Seitenauszug:
↓↓↓
Kreiskys Familie gehörte zum jüdischen Großbürgertum aus dem tschechischen Teil des Habsburgerreiches. Seine Mutter war die Tochter eines Industriellen, sein Vater war Direktor einer Textilfabrik. Wie viele andere böhmische und mährische jüdische Familien war auch Kreisky kulturell, politisch und emotional liberal eingestellt. Kreisky war, wie viele andere sensible jüdische Jugendliche aus dem Bürgertum, von der Armut und der Gewalt in Österreich betroffen. Obwohl sein Vater Max erfolgreich in der Textilindustrie tätig war, trat der fünfzehnjährige Kreisky 1925 zum Leidwesen seiner Eltern dem Jugendverband der Sozialistischen Partei Österreichs bei. Dies war in jüdischen bürgerlichen Familien in Mitteleuropa durchaus üblich, viele prominente sozialistische Führer stammten nicht aus proletarischen Familien. Ein Jahr später trennte er sich aktiv vom Judentum und ließ seinen Namen aus den Listen des Wiener Judenbundes streichen.
↑↑↑
Vorliegende Auflistung:
↓↓↓
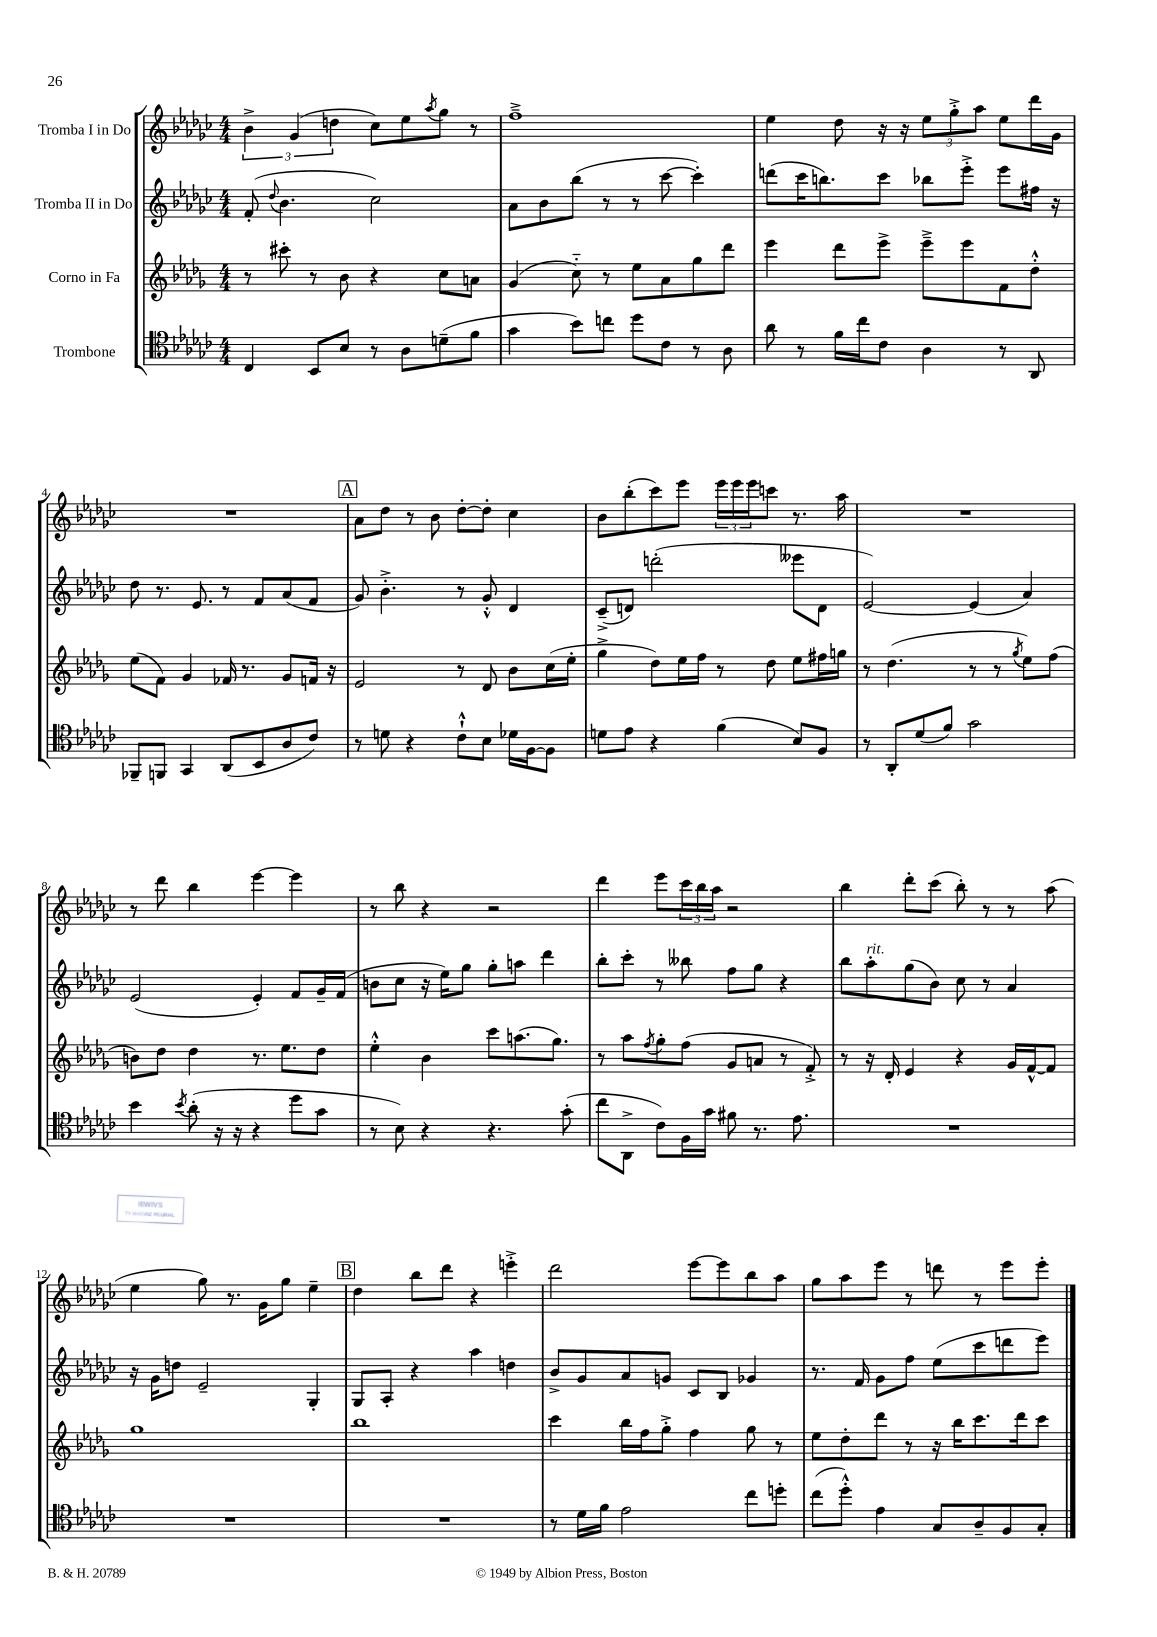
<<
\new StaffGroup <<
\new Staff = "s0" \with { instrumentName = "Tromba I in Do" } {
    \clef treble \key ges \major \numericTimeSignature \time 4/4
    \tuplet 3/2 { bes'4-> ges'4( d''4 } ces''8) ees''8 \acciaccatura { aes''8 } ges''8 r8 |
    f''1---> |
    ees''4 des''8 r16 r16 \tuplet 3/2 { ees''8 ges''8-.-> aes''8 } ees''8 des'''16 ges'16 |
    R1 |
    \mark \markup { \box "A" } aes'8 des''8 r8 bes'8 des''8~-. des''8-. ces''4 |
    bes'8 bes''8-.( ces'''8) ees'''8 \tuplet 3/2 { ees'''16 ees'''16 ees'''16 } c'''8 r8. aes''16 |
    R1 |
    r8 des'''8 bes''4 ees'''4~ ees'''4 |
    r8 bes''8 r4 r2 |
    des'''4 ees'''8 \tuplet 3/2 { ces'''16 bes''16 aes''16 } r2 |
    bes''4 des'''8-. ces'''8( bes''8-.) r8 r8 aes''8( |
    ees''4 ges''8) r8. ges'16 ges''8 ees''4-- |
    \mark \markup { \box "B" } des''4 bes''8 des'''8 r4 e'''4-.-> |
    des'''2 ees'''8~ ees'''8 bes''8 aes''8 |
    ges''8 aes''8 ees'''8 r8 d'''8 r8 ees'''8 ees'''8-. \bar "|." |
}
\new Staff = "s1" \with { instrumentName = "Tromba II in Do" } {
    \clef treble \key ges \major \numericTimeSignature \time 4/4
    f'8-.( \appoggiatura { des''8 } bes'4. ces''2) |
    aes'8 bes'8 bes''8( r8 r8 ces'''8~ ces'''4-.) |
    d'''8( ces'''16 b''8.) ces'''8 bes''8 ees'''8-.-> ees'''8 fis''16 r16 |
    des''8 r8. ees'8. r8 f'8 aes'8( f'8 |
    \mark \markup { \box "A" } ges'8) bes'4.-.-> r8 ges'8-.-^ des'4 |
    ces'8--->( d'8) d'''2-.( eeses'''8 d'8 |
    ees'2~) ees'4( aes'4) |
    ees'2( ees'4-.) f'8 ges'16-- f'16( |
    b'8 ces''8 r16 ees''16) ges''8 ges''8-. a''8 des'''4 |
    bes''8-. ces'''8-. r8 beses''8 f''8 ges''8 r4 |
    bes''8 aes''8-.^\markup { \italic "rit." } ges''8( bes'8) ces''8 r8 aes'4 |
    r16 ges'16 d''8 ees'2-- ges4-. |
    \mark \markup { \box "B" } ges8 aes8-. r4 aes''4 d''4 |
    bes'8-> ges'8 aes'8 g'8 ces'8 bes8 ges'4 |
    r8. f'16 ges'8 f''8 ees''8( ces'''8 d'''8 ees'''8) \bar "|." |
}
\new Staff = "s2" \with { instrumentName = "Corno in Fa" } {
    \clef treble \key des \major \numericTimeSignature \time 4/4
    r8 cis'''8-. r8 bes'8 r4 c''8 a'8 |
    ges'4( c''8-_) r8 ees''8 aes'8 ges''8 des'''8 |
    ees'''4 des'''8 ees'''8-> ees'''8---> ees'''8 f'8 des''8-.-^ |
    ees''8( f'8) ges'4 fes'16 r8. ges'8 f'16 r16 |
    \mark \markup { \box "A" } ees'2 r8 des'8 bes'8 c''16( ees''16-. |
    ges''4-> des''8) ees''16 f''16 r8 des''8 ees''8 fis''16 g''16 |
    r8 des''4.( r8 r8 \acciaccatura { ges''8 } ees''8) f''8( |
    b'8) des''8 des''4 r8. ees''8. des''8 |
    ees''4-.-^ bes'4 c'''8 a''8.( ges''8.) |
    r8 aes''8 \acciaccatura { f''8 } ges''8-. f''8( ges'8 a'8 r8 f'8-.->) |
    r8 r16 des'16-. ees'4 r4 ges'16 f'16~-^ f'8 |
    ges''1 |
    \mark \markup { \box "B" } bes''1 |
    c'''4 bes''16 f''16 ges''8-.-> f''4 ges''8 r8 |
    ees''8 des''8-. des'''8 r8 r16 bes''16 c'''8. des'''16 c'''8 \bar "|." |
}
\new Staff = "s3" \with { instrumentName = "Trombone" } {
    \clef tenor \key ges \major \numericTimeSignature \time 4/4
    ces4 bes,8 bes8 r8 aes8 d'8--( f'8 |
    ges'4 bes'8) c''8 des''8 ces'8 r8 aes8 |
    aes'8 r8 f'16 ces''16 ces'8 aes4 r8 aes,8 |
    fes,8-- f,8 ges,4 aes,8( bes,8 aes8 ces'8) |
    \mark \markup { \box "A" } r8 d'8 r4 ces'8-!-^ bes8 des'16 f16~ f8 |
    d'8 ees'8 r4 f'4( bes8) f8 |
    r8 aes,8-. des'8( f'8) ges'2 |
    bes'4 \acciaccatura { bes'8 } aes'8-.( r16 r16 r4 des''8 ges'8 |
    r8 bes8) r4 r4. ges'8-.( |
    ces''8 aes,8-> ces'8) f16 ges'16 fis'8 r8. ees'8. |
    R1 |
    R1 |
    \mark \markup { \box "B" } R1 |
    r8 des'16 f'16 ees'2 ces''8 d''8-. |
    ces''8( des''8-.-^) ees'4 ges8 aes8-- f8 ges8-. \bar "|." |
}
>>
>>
↑↑↑
Aufgaben:
- A) In welchem Jahr trat Kreisky laut dem Auszug über Kreisky dem Jugendverband der Sozialistischen Partei Österreichs bei?
- B) Führe den Auszug über Kreisky nach seinem letzten Satz weiter.
Die Auflistung hat mit dem Auszug über Kreisky nichts zu tun.

Antworten:
- A) 1925.

- B)
Juden konnten sich in den Ländern der Habsburgermonarchie frei bewegen und sich – in nie ganz definierten Grenzen – auch in die allgemeine Gesellschaft integrieren. Kreiskys Familie lehnte, wie auch die meisten bürgerlichen österreichischen Juden, den Zionismus von Theodor Herzl ab. Dies spielte zweifellos eine Rolle für Kreiskys spätere Haltung zu politischen Fragen im Zusammenhang mit dem Zionismus und Israel. Kreiskys ehemaliger Sekretär Thomas Nowotny glaubt, dass Kreiskys negative Einstellung zum Zionismus auf seinen bürgerlichen Hintergrund zurückzuführen ist, in dem eine österreichische nationale Identität positiv betont wurde. Wie andere österreichische jüdische Familien glaubten auch die Kreiskys, dass man sich mit seinem Geburtsland identifizieren sollte, wo immer man auch lebte. Diese Ansicht stand in direktem Gegensatz zur zionistischen Idee, die sich ausschließlich auf eine jüdische Nationalität und ein jüdisches Heimatland bezieht.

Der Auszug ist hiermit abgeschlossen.